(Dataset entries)

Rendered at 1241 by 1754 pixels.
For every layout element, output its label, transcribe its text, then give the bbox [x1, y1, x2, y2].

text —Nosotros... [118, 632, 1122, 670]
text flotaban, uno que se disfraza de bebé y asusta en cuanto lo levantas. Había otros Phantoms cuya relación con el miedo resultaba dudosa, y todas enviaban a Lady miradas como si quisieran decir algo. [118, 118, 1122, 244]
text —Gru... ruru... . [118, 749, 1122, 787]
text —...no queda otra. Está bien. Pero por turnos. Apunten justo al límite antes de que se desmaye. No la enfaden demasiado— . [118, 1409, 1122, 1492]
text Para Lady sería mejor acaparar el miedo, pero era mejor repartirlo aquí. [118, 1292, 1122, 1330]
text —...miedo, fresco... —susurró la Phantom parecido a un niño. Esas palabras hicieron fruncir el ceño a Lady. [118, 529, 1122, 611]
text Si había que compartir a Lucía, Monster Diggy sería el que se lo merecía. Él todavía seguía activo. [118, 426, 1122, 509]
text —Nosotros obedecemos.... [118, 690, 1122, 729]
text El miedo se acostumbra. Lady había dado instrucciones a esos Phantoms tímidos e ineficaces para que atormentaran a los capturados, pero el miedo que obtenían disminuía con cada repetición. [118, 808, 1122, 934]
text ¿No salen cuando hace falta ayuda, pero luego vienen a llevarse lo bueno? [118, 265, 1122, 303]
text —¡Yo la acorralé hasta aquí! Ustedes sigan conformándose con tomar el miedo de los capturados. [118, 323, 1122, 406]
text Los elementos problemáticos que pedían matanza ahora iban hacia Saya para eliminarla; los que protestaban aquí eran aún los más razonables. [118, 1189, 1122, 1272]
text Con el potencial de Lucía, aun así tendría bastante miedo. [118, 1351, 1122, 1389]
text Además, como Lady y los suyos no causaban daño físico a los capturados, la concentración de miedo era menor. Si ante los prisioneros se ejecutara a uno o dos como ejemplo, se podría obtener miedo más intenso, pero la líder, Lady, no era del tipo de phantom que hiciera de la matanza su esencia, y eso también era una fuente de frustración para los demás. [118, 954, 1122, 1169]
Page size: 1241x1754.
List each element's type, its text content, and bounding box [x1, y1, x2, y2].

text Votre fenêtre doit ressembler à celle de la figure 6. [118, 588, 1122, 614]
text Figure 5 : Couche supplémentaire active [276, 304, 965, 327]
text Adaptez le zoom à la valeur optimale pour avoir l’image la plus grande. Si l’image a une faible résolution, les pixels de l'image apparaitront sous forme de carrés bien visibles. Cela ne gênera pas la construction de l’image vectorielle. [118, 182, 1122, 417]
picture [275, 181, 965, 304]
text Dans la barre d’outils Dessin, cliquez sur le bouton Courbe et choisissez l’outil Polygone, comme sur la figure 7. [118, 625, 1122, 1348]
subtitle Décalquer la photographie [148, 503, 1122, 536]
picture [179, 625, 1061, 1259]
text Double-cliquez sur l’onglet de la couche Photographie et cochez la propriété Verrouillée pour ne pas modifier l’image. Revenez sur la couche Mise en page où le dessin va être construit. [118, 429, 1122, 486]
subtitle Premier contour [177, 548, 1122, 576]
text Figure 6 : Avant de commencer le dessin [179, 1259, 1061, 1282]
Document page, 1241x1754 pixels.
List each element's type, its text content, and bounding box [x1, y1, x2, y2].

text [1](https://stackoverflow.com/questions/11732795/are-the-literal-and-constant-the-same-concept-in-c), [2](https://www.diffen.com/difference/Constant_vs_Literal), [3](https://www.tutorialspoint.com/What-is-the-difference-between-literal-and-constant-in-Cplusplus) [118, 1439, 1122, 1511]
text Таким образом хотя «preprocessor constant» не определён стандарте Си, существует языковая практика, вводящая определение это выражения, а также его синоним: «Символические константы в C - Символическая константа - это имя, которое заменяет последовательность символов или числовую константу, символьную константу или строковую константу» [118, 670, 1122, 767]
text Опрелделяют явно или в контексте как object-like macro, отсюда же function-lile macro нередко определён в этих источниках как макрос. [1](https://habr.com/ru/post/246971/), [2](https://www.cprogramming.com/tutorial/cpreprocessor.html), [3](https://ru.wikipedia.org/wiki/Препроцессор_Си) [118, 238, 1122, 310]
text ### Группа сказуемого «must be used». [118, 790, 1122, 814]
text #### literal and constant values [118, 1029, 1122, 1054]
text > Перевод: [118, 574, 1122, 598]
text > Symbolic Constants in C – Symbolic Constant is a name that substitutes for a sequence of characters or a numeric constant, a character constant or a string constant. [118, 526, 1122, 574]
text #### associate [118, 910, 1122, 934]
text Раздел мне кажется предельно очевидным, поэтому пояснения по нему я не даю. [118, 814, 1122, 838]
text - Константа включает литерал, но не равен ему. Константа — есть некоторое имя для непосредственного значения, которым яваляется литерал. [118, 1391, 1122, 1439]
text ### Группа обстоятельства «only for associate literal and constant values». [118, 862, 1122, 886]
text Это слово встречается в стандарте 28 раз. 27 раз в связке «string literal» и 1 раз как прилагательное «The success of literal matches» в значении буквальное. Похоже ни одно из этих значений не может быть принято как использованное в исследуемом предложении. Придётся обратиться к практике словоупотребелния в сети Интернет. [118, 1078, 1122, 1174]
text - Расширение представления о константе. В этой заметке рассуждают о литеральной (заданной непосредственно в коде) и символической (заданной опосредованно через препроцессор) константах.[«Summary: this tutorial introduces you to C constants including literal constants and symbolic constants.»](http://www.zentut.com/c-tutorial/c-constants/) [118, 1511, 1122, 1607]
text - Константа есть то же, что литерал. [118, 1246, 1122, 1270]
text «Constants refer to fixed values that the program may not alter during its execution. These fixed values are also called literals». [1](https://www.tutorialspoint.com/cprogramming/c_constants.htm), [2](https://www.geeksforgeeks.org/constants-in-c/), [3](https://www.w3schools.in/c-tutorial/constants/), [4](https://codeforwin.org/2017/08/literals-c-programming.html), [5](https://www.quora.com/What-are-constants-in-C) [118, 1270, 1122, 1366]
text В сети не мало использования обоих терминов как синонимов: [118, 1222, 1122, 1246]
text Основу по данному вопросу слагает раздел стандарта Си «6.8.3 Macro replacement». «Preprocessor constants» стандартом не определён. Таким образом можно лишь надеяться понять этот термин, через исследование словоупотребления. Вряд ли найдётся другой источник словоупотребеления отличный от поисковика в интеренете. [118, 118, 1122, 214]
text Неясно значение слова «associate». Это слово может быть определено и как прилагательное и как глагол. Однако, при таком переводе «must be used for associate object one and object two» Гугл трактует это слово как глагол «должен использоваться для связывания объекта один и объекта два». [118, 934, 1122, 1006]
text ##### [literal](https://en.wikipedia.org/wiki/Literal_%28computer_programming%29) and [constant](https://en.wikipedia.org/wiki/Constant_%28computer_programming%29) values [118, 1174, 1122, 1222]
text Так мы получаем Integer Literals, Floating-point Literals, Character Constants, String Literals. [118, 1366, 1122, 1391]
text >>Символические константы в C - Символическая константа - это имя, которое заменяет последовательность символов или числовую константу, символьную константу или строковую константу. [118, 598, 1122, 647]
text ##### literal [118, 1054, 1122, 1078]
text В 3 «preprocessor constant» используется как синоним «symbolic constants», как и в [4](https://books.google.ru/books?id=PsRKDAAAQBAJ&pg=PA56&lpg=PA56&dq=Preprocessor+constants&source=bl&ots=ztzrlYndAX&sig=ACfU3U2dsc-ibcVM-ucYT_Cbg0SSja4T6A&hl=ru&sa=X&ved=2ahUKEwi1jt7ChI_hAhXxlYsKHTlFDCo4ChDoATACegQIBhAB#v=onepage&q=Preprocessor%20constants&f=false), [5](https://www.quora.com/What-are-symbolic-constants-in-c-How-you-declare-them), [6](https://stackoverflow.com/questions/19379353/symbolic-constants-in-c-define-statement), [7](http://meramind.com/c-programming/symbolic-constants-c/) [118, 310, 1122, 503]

INSTRUCTIONS TO FOLLOW: Turn the lines from the one containing "text Votre fenêtre" through the one containing "picture [275, 181, 965, 304]", both included, into a JSON list with one string per line.

ANSWER TO THIS PROBLEM:
[
  "text Votre fenêtre doit ressembler à celle de la figure 6. [118, 588, 1122, 614]",
  "text Figure 5 : Couche supplémentaire active [276, 304, 965, 327]",
  "text Adaptez le zoom à la valeur optimale pour avoir l’image la plus grande. Si l’image a une faible résolution, les pixels de l'image apparaitront sous forme de carrés bien visibles. Cela ne gênera pas la construction de l’image vectorielle. [118, 182, 1122, 417]",
  "picture [275, 181, 965, 304]"
]